Extracted records
===
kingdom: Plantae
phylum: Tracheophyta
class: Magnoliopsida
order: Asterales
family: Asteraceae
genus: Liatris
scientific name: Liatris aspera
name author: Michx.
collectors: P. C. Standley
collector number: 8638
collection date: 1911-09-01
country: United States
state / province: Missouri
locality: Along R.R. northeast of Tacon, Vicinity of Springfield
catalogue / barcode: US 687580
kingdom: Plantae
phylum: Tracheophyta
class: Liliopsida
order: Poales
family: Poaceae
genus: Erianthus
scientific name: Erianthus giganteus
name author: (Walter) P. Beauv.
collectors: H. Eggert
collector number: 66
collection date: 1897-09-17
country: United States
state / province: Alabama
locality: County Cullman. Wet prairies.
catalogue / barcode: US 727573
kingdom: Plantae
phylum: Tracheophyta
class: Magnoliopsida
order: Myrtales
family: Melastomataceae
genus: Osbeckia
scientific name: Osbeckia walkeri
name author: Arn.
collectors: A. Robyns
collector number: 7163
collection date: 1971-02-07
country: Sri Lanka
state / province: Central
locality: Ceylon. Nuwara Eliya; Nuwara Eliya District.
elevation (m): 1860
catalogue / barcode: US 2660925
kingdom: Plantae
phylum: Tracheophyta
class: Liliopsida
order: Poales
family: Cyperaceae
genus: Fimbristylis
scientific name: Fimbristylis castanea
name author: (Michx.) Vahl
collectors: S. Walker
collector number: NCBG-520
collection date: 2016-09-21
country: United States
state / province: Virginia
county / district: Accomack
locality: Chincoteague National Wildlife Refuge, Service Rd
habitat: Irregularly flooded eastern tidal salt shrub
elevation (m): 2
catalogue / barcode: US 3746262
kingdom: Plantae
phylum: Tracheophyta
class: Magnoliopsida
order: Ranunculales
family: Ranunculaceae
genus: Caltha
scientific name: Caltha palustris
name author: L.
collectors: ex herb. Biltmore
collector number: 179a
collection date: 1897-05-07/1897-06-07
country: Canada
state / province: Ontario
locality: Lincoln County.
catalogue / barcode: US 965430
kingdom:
===
Exercise goal
Reproduce all of the records above line for line, with every field name and value unchanged.

Output
kingdom: Plantae
phylum: Tracheophyta
class: Magnoliopsida
order: Asterales
family: Asteraceae
genus: Liatris
scientific name: Liatris aspera
name author: Michx.
collectors: P. C. Standley
collector number: 8638
collection date: 1911-09-01
country: United States
state / province: Missouri
locality: Along R.R. northeast of Tacon, Vicinity of Springfield
catalogue / barcode: US 687580
kingdom: Plantae
phylum: Tracheophyta
class: Liliopsida
order: Poales
family: Poaceae
genus: Erianthus
scientific name: Erianthus giganteus
name author: (Walter) P. Beauv.
collectors: H. Eggert
collector number: 66
collection date: 1897-09-17
country: United States
state / province: Alabama
locality: County Cullman. Wet prairies.
catalogue / barcode: US 727573
kingdom: Plantae
phylum: Tracheophyta
class: Magnoliopsida
order: Myrtales
family: Melastomataceae
genus: Osbeckia
scientific name: Osbeckia walkeri
name author: Arn.
collectors: A. Robyns
collector number: 7163
collection date: 1971-02-07
country: Sri Lanka
state / province: Central
locality: Ceylon. Nuwara Eliya; Nuwara Eliya District.
elevation (m): 1860
catalogue / barcode: US 2660925
kingdom: Plantae
phylum: Tracheophyta
class: Liliopsida
order: Poales
family: Cyperaceae
genus: Fimbristylis
scientific name: Fimbristylis castanea
name author: (Michx.) Vahl
collectors: S. Walker
collector number: NCBG-520
collection date: 2016-09-21
country: United States
state / province: Virginia
county / district: Accomack
locality: Chincoteague National Wildlife Refuge, Service Rd
habitat: Irregularly flooded eastern tidal salt shrub
elevation (m): 2
catalogue / barcode: US 3746262
kingdom: Plantae
phylum: Tracheophyta
class: Magnoliopsida
order: Ranunculales
family: Ranunculaceae
genus: Caltha
scientific name: Caltha palustris
name author: L.
collectors: ex herb. Biltmore
collector number: 179a
collection date: 1897-05-07/1897-06-07
country: Canada
state / province: Ontario
locality: Lincoln County.
catalogue / barcode: US 965430
kingdom:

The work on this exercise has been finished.